───── RECORDS FOR THE TASK

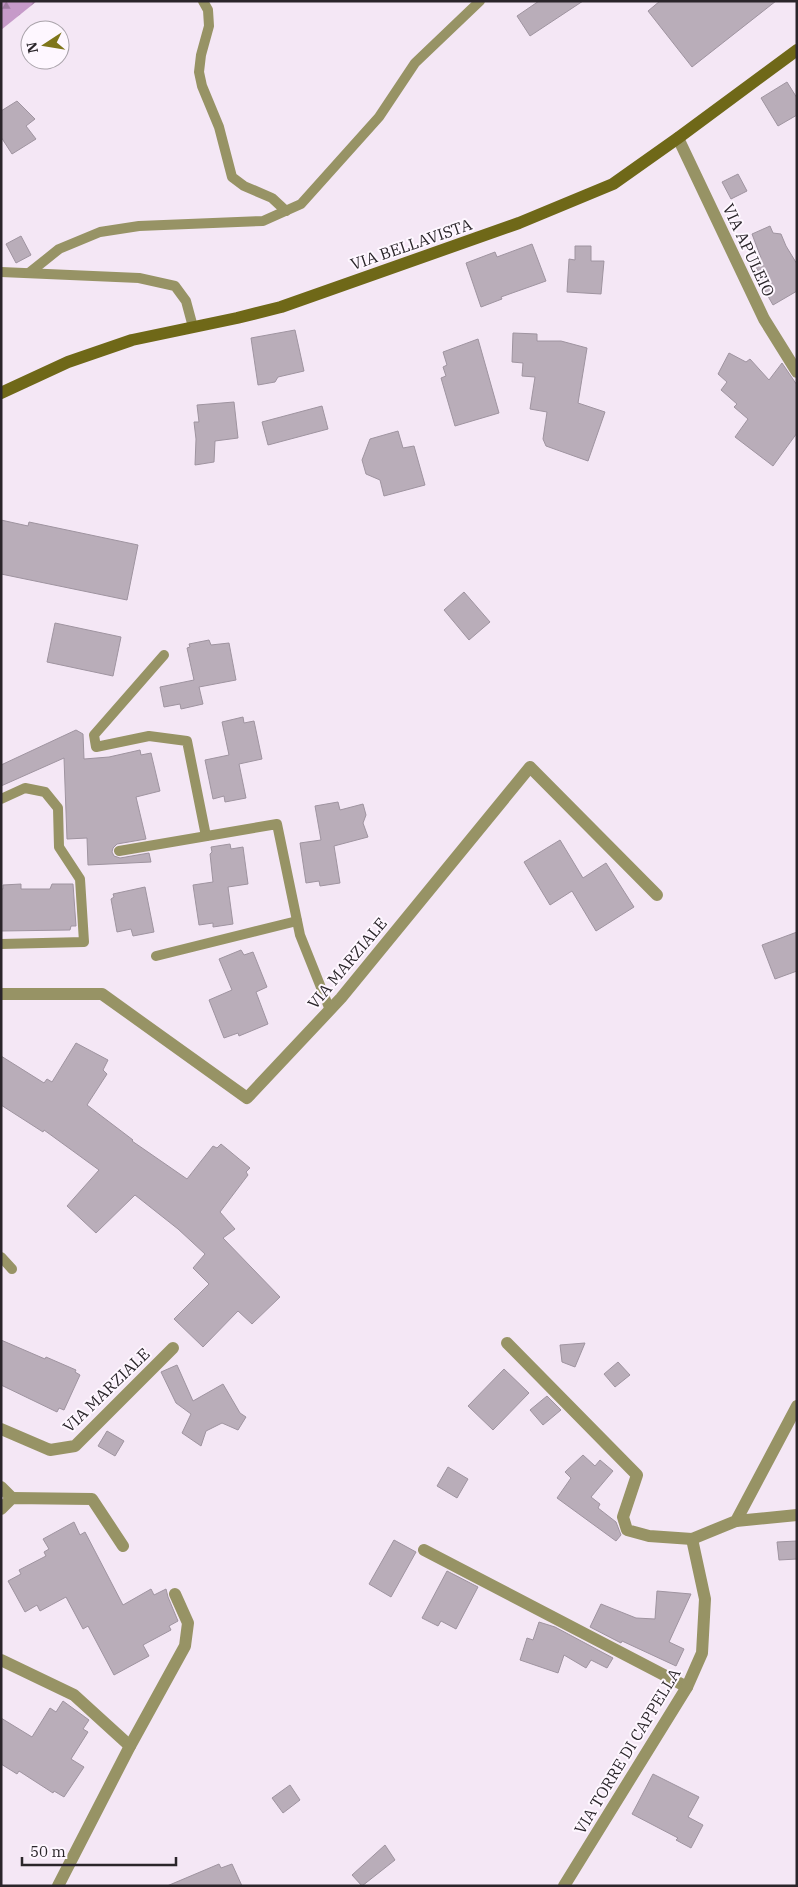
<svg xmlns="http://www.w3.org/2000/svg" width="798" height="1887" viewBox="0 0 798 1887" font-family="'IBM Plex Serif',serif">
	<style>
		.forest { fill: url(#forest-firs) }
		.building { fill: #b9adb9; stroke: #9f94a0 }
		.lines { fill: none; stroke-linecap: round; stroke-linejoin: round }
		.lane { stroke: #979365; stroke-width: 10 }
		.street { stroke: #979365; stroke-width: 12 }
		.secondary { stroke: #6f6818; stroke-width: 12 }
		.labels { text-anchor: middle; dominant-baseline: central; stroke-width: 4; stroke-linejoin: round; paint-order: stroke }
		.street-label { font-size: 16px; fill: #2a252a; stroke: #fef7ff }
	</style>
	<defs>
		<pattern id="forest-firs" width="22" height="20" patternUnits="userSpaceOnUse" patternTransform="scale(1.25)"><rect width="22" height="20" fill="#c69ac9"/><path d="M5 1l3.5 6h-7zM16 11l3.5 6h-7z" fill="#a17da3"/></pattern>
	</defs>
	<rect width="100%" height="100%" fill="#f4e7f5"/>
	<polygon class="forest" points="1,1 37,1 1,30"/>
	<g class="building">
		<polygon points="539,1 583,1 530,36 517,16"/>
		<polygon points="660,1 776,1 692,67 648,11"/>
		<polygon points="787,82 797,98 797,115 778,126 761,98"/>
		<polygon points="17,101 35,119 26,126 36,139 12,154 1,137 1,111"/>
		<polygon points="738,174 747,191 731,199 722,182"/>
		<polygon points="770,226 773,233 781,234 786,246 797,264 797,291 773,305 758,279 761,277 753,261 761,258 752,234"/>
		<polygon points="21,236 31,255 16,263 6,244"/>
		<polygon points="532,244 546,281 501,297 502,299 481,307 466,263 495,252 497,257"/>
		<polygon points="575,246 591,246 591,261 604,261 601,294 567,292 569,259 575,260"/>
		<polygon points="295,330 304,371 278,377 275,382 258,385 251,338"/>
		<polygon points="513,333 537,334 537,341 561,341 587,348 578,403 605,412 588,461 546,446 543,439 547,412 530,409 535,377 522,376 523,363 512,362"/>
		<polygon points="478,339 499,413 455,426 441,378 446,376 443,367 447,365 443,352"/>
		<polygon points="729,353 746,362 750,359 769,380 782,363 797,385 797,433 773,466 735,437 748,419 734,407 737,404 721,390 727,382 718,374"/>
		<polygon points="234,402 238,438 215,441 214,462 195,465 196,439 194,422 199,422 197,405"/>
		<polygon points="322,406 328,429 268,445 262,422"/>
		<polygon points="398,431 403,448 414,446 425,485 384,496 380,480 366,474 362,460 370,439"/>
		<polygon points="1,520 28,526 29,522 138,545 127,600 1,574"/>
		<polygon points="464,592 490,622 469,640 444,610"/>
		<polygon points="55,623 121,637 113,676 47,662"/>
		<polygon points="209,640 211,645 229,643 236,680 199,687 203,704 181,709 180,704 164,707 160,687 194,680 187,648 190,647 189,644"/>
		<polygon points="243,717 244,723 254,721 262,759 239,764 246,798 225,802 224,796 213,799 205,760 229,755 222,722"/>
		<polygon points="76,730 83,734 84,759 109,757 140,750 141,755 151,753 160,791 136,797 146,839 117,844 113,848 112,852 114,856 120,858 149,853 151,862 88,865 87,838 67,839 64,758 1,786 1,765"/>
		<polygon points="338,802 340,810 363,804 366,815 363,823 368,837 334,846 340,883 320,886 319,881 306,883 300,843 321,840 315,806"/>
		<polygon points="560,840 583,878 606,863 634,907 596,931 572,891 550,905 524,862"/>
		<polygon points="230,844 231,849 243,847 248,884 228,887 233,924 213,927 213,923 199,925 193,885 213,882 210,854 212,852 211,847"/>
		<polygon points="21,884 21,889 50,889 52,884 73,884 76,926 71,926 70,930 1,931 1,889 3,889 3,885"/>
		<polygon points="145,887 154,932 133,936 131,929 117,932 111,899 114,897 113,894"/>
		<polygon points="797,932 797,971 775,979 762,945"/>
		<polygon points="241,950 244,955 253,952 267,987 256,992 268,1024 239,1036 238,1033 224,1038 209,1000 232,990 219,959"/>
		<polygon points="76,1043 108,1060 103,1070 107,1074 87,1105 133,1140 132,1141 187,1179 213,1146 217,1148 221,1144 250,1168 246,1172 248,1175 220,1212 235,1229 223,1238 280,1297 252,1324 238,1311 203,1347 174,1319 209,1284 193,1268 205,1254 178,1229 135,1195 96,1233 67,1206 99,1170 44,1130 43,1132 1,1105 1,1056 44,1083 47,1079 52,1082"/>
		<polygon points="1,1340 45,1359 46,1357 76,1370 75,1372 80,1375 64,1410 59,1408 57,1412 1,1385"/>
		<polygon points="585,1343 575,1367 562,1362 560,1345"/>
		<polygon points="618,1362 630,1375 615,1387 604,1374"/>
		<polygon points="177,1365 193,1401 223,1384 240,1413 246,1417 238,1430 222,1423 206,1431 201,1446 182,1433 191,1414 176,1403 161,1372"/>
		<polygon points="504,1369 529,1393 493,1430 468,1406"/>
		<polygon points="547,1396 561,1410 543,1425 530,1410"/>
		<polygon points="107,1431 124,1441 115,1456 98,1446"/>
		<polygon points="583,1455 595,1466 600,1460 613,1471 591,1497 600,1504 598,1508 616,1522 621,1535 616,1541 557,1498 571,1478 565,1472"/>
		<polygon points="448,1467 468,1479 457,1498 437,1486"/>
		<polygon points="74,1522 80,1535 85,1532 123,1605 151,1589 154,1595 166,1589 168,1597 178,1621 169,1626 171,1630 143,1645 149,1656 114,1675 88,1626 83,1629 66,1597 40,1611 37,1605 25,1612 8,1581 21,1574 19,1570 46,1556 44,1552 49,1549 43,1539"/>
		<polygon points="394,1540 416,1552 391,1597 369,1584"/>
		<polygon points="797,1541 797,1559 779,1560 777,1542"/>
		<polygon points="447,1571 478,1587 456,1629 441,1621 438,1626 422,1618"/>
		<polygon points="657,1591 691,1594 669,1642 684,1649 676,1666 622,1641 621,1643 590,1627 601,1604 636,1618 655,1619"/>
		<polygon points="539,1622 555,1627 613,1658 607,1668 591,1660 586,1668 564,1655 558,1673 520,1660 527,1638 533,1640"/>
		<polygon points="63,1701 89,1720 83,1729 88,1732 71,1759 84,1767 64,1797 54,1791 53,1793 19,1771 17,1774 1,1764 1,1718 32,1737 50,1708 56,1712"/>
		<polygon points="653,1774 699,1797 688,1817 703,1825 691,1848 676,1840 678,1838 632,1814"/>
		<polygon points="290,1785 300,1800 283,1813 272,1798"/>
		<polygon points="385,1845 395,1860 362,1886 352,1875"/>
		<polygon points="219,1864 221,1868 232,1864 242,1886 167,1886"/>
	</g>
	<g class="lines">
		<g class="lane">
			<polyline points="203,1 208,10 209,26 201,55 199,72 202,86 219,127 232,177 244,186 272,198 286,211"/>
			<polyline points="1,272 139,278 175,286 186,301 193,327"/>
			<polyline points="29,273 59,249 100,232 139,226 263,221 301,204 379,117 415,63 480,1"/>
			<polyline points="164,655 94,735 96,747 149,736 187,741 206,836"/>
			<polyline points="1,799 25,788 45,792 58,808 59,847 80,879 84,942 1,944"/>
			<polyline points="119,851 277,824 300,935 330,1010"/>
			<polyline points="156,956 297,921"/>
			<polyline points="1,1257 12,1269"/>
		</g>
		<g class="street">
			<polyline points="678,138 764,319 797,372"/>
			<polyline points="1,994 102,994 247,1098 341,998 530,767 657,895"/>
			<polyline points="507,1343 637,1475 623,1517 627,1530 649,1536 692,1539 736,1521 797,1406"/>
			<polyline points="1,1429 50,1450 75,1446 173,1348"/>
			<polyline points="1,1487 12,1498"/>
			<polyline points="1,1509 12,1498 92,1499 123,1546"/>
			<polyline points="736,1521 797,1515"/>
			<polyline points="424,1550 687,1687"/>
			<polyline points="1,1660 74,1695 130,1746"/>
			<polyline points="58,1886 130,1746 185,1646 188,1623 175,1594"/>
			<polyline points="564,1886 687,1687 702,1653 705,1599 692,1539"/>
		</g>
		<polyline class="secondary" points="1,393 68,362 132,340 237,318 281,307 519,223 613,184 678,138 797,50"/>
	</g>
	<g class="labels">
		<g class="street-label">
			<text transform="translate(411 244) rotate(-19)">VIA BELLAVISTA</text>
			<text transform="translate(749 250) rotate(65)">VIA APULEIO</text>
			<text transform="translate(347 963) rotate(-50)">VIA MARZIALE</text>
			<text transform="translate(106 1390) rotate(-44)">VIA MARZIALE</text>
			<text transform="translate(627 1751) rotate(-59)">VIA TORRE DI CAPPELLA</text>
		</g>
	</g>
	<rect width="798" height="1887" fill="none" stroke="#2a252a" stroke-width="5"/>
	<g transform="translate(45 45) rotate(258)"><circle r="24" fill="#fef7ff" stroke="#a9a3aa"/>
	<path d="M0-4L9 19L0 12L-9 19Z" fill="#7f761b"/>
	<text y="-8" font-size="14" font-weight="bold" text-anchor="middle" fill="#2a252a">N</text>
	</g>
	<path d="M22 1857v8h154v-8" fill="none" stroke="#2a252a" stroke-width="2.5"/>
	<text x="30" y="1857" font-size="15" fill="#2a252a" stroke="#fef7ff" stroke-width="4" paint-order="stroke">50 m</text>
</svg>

──────────

*BRIEF:*
Look through the data above and report every line in which "lines" appears.

*FINAL ANSWER:*
		.lines { fill: none; stroke-linecap: round; stroke-linejoin: round }
	<g class="lines">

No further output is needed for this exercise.